• [EXTRACT TO READ]:
---

Post #1 of 6 (638 views)
This book was praised highly by Tolkien but from my glancing it is a tough read Can't Post

by E. R. Eddison


"..Before diving in, there are a few things to be aware of. The rich language Eddison uses is based on Tudor and Jacobean English, with some modern anachronisms; it may take some getting used to, and occasionally a trip to the unabridged Oxford English Dictionary...."

Has anyone actually sat down and plowed through this book?
A retelling in more "modern" language would be of help for whoever
owns the copyright....this is done all the time with Bibles and other texts
written in archaic English etc. I know the language is part of the appeal and charm but if very few read it what good is that?

(This post was edited by Eruonen on Jul 30 2012, 2:51pm)


Jul 30 2012, 3:29pm

Post #2 of 6 (286 views)
It has the advantage of coming before Tolkien, [In reply to] Can't Post

but I never made my way through it all. The language is just so stylized. Still, I have been assured that it is worth it, if you can make the effort, or don't find it to be an effort.

(This post was edited by Curious on Jul 30 2012, 3:30pm)


Jul 30 2012, 4:36pm

Post #3 of 6 (242 views)
Revealing footnote on that site you gave [In reply to] Can't Post

To be accurate, Tolkien also pointed out that his work was not derivative from Eddison, had some pointed criticism of the ad-hoc nature of the the languages and geography of the Worm Ouroboros, and disliked most of the characters except for Lord Gro.

---

• [RECORDS PROVIDED]:

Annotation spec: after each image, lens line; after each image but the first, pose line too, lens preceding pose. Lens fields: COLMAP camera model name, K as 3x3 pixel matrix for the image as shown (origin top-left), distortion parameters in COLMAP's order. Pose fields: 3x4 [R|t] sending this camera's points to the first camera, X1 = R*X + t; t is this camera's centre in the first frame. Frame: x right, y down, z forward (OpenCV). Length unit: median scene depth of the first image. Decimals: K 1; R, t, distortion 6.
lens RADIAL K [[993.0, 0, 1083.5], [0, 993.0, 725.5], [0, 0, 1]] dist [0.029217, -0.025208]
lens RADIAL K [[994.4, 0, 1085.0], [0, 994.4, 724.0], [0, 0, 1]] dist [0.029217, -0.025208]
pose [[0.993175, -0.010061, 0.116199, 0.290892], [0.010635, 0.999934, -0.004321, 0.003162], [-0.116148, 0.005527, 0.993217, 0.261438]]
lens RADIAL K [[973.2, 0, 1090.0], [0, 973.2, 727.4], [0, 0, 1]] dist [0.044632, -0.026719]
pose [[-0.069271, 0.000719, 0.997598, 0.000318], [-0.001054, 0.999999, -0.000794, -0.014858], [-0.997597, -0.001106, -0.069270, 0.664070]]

---

• [TASK LIST]:
1) Copy the stretch from "but I never" through "6 (242 views)" in the forum thread about Eddison's book, word for word.
2) Carry the forum thread about Eddison's book forward from its final sentence.

• [TASK ANSWERS]:
1)
but I never made my way through it all. The language is just so stylized. Still, I have been assured that it is worth it, if you can make the effort, or don't find it to be an effort.

(This post was edited by Curious on Jul 30 2012, 3:30pm)


Jul 30 2012, 4:36pm

Post #3 of 6 (242 views)

2)
I have trouble with any book or movie where I don't like the characters. The Gormenghast novels fall in that category, and they were recommended to me by various Tolkien lovers.

Forum Admin / Moderator

Jul 30 2012, 4:38pm

Post #4 of 6 (225 views)
I read it through, years ago [In reply to] Can't Post

And my sole recollection is that the language made the reading experience unpleasant.

It was - well, "clunky", and had an artificially archaic feel.

Maybe it was just that I'm used to Tolkien's very fluid and "readable" use of archaic-style language! Evil


"I desired dragons with a profound desire"

"It struck me last night that you might write a fearfully good romantic drama, with as much of the 'supernatural' as you cared to introduce. Have you ever thought of it?"
-Geoffrey B. Smith, letter to JRR Tolkien, 1915


Jul 30 2012, 10:27pm

Post #5 of 6 (226 views)
I liked the Gormenghast books (at least the first two), but [In reply to] Can't Post

they are VERY different from Tolkien. I wouldn't want to spend time in Gormenghast, but I did find the grotesqueries wrought by Mervyn Peake's imagination bizarre and interesting. I don't re-read the books the way I read TH and LotR though.

I've tried to read Ouroborous a few times but I think the language almost gets in the way of the story because the style is a bit self-conscious for my taste. I've never finished it.


Jul 31 2012, 10:17am

Post #6 of 6 (341 views)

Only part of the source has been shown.